# Exercise details:
Could you quote the whole passage below on boosting the feature extraction ability of 3D-CNNs with few training samples, word for word?

# Extract provided:
┄┄┄┄┄┄┄┄┄┄

Recently, how to improve the feature extraction ability of 3D-CNNs with a small training sample size has become a research hotspot. Li et al. [34] proposed MMFN based on 3D-CNN, in which multi-scale architecture and residual blocks are introduced to fuse related information among different scale features and extract more discriminative features. Zhou et al. [35] proposed a Shallow-to-Deep Feature Enhancement (SDFE) model, which was composed of PCA, a shallow 3D-CNN (SSSFE), a channel attention residual 2D-CNN, and a Vision-Transformer network. Ma et al. [36] proposed a Multi-level Feature extraction Block (MFB) for spatial–spectral feature extraction and a spatial multi-scale interactive attention (SMIA) module for spatial feature enhancement. Paoletti et al. [37] proposed a pyramidal residual module architecture, which is used to build deep pyramidal residual networks for HRSI classification. In addition to residual structure, attention mechanism is also widely used to improve the feature extraction ability of CNNs. Zhu et al. [38] proposed a Residual Spectral–Spatial Attention Network (RSSAN) for HRSI classification. In this model, the raw data are sequentially processed through a spectral attention module, a spatial attention module, and a residual block. In the Cooperative Spectral–Spatial Attention Network (CS2ADN) [39], the spectral and spatial features are extracted by the independent spectral and spatial attention branches, respectively. Then, the fused features are further extracted by dense connection structure. Generally, there are two residual branches in a model, which are named the spatial residual branch and the spectral residual branch. Similarly, there are two attention branches named the spatial attention branch and the spectral attention branch, respectively, in a model based on attention mechanism. This structure composed of two independent branches cannot extract spatial–spectral joint features and increases the number of trainable parameters in the model. When the number of labeled samples is small, the trainable parameters of models cannot be fully trained and the classification accuracy will decrease.

┄┄┄┄┄┄┄┄┄┄

# Stored data:
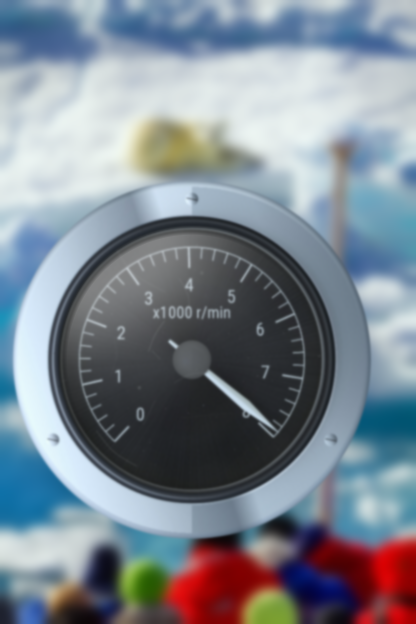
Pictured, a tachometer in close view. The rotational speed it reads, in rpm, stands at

┄┄┄┄┄┄┄┄┄┄

# Answer to the exercise:
Recently, how to improve the feature extraction ability of 3D-CNNs with a small training sample size has become a research hotspot. Li et al. [34] proposed MMFN based on 3D-CNN, in which multi-scale architecture and residual blocks are introduced to fuse related information among different scale features and extract more discriminative features. Zhou et al. [35] proposed a Shallow-to-Deep Feature Enhancement (SDFE) model, which was composed of PCA, a shallow 3D-CNN (SSSFE), a channel attention residual 2D-CNN, and a Vision-Transformer network. Ma et al. [36] proposed a Multi-level Feature extraction Block (MFB) for spatial–spectral feature extraction and a spatial multi-scale interactive attention (SMIA) module for spatial feature enhancement. Paoletti et al. [37] proposed a pyramidal residual module architecture, which is used to build deep pyramidal residual networks for HRSI classification. In addition to residual structure, attention mechanism is also widely used to improve the feature extraction ability of CNNs. Zhu et al. [38] proposed a Residual Spectral–Spatial Attention Network (RSSAN) for HRSI classification. In this model, the raw data are sequentially processed through a spectral attention module, a spatial attention module, and a residual block. In the Cooperative Spectral–Spatial Attention Network (CS2ADN) [39], the spectral and spatial features are extracted by the independent spectral and spatial attention branches, respectively. Then, the fused features are further extracted by dense connection structure. Generally, there are two residual branches in a model, which are named the spatial residual branch and the spectral residual branch. Similarly, there are two attention branches named the spatial attention branch and the spectral attention branch, respectively, in a model based on attention mechanism. This structure composed of two independent branches cannot extract spatial–spectral joint features and increases the number of trainable parameters in the model. When the number of labeled samples is small, the trainable parameters of models cannot be fully trained and the classification accuracy will decrease.